→ **ASSIGNED TASK**: Scan the records for the string "δημοσίευσης" and copy every line that holds it.

[Data records]
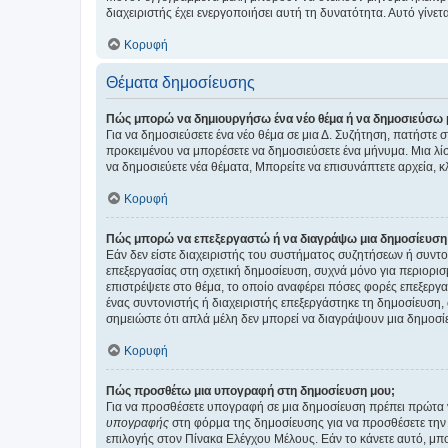
διαχειριστής έχει ενεργοποιήσει αυτή τη δυνατότητα. Αυτό γί
Κορυφή
Θέματα δημοσίευσης
Πώς μπορώ να δημιουργήσω ένα νέο θέμα ή να δημοσιεύσω 
Για να δημοσιεύσετε ένα νέο θέμα σε μια Δ. Συζήτηση, πατήστε 
προκειμένου να μπορέσετε να δημοσιεύσετε ένα μήνυμα. Μια λίσ
να δημοσιεύετε νέα θέματα, Μπορείτε να επισυνάπτετε αρχεία, κ
Κορυφή
Πώς μπορώ να επεξεργαστώ ή να διαγράψω μια δημοσίευση
Εάν δεν είστε διαχειριστής του συστήματος συζητήσεων ή συντο
επεξεργασίας στη σχετική δημοσίευση, συχνά μόνο για περιορισ
επιστρέψετε στο θέμα, το οποίο αναφέρει πόσες φορές επεξεργασ
ένας συντονιστής ή διαχειριστής επεξεργάστηκε τη δημοσίευση,
σημειώστε ότι απλά μέλη δεν μπορεί να διαγράψουν μια δημοσίε
Κορυφή
Πώς προσθέτω μια υπογραφή στη δημοσίευση μου;
Για να προσθέσετε υπογραφή σε μια δημοσίευση πρέπει πρώτα ν
υπογραφής
στη φόρμα της δημοσίευσης για να προσθέσετε την
επιλογής στον Πίνακα Ελέγχου Μέλους. Εάν το κάνετε αυτό, μπ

→ **EXERCISE SOLUTION**:
Θέματα δημοσίευσης
στη φόρμα της δημοσίευσης για να προσθέσετε την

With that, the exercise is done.